• ASSIGNMENT
Copy out, character for character, the lines of the material from its very first line up to and including the line containing "politik er anvendt.".

(Entries listed in a dataset)
■ ■ ■

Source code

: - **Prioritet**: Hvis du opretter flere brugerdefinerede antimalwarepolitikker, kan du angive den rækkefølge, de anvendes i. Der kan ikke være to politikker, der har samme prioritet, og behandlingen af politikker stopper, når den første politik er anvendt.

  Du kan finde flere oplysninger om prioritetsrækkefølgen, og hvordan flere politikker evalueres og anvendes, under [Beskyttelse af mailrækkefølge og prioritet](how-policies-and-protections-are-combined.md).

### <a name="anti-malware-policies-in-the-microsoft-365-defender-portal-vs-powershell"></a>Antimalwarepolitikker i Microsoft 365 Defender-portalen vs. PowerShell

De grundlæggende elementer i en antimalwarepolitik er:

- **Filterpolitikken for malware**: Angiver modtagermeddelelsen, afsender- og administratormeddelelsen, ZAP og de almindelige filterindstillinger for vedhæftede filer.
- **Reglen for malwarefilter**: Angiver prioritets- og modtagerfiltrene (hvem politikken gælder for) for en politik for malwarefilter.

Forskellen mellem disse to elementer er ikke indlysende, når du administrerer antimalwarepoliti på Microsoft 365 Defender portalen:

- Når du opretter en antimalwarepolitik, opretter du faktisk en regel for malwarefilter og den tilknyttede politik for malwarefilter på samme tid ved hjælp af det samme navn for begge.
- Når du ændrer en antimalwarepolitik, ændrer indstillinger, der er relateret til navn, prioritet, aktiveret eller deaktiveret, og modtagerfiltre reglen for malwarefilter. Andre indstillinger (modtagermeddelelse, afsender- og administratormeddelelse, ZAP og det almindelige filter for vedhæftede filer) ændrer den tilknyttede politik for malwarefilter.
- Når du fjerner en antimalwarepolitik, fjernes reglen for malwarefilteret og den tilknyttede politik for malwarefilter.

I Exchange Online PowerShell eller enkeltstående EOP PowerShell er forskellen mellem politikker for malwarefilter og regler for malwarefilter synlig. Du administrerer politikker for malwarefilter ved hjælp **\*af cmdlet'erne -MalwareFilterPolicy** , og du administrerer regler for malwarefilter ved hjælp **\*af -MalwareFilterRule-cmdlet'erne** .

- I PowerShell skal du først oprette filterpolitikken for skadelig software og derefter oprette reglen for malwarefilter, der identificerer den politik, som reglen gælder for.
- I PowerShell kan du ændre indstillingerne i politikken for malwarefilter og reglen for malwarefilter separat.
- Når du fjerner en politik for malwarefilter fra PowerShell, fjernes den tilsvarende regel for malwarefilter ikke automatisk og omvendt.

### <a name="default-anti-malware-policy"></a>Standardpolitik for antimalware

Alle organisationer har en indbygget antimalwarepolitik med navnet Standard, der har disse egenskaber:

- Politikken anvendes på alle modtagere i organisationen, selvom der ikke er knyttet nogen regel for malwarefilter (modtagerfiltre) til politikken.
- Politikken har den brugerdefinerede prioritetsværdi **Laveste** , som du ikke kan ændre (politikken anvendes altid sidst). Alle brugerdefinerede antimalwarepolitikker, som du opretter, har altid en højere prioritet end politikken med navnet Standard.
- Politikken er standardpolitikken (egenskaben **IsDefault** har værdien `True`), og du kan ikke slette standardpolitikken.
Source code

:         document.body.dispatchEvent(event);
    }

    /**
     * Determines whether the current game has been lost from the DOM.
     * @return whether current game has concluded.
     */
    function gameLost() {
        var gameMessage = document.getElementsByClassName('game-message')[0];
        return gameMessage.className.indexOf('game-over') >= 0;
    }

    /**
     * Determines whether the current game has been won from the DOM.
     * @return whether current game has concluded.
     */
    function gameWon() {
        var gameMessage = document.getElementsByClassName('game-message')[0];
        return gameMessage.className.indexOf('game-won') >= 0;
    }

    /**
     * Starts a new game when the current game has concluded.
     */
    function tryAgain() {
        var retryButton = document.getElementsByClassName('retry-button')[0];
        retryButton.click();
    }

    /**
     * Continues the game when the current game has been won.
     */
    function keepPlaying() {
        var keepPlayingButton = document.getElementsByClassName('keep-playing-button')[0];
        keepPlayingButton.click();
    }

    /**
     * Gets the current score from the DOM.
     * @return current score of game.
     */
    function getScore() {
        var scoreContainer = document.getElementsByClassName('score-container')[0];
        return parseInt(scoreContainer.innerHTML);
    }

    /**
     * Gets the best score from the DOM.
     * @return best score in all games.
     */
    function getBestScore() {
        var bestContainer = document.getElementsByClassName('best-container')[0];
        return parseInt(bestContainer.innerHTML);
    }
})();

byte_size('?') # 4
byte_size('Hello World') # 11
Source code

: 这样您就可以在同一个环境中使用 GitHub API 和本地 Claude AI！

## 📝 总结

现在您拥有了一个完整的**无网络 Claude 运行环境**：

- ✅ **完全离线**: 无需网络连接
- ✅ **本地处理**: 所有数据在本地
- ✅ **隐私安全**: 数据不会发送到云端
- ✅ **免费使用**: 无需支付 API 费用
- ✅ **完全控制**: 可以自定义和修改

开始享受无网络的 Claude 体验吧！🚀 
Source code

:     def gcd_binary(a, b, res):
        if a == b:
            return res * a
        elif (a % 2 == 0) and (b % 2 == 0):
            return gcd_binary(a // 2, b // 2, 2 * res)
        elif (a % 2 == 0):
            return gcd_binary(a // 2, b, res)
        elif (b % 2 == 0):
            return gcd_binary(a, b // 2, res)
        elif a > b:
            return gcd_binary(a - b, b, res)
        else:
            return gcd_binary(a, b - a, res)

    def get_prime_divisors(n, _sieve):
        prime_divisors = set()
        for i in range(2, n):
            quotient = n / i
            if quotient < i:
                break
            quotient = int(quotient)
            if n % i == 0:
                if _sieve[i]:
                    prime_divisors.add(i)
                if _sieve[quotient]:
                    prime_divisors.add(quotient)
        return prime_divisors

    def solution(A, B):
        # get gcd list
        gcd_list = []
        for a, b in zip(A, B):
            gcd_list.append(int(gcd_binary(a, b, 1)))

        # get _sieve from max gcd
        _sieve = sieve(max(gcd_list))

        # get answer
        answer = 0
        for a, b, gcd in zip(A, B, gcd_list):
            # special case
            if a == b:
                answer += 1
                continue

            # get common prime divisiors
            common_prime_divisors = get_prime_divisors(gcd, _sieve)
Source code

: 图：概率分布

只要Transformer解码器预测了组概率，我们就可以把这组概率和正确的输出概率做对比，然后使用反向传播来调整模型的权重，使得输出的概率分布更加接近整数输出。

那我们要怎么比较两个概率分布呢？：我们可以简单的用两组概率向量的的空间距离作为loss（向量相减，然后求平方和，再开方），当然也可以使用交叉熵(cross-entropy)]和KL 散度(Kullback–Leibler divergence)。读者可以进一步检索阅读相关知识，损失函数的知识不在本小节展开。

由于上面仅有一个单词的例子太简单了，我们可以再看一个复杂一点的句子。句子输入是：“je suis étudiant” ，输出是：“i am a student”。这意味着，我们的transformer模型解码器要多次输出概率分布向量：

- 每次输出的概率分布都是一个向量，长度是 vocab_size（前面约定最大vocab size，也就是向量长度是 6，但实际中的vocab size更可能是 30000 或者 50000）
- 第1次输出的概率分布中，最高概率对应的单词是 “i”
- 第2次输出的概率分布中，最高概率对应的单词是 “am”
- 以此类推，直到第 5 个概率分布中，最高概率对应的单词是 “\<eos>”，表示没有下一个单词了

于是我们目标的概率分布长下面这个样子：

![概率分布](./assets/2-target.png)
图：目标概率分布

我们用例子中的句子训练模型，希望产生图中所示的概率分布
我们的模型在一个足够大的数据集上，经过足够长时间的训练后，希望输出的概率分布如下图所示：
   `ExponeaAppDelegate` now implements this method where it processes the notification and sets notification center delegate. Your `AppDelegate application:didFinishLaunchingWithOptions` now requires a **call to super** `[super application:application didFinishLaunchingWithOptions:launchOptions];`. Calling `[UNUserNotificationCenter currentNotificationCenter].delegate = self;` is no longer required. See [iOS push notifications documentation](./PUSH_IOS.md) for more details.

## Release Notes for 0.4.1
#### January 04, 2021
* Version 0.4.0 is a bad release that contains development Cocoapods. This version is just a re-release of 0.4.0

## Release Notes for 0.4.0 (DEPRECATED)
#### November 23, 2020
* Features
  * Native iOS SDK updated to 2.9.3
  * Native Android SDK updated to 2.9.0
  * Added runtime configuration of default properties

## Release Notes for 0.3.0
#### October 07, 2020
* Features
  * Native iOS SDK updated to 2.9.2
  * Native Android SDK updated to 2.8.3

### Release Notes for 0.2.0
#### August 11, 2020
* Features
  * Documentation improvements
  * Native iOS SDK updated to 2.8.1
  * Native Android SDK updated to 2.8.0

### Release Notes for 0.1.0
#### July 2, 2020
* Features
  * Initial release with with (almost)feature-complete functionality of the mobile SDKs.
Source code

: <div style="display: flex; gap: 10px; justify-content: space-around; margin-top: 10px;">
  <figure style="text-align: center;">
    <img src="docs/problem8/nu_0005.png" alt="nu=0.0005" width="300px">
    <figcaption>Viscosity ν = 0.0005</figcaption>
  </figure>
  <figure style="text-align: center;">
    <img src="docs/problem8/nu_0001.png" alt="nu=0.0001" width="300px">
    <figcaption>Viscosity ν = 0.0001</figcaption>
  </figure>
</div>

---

■ ■ ■

• REPLY TO THE EXERCISE
Source code

: - **Prioritet**: Hvis du opretter flere brugerdefinerede antimalwarepolitikker, kan du angive den rækkefølge, de anvendes i. Der kan ikke være to politikker, der har samme prioritet, og behandlingen af politikker stopper, når den første politik er anvendt.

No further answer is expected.